The Ulster Unionists' strength - relative to that of the DUP - after the general election, and in the local elections which follow, could yet decide how full a part Mr Trimble's party will play in the talks. The more ground Paisley gains, the bleaker the outlook may prove to be. Drumcree looms in July, and while yesterday's peaceful march in the Lower Ormeau was a tentative sign of hope, it could turn once again into a show of the sort of Orange strength that could yet be deployed if a Labour government were ever tempted to bypass them: the party's folk memory is still haunted by the 1974 Ulster Workers' strike that was faced by Merlyn Rees three months after coming into office. Nor are the republicans' intentions utterly clear, for all Mr McGuinness's smooth words yesterday. Some ministers had expected the IRA to declare a ceasefire a few months before polling day to put a fragile government on the spot: the fact that they didn't may indicate that there is still a powerful faction in favour of shunning dialogue.

One possibility is that the IRA will wait to see, if Labour wins, what Dr Mowlam does about potential confidence-building issues dear to nationalist hearts - such as transfers of prisoners, responsibility for Bloody Sunday, and the detention of Roisin McAliskey - all of which she has said she will consider in office.
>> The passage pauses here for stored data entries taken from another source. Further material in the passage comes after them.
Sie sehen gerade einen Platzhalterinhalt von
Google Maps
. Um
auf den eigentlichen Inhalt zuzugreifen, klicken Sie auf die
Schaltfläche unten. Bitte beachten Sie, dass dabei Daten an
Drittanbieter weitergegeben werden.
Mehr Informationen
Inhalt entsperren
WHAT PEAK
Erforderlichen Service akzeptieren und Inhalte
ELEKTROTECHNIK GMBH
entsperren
And even if they call a ceasefire after that, it could be that, as the events of the past three years demonstrate, this would be only the beginning. The only certainty is this: not just Dr Mowlam but Tony Blair is committed to trying to revive the peace process. Blair speaks about it more in private than in public, but it is now clear that he sees Northern Ireland among his highest priorities. That much John Major has bequeathed to his successor.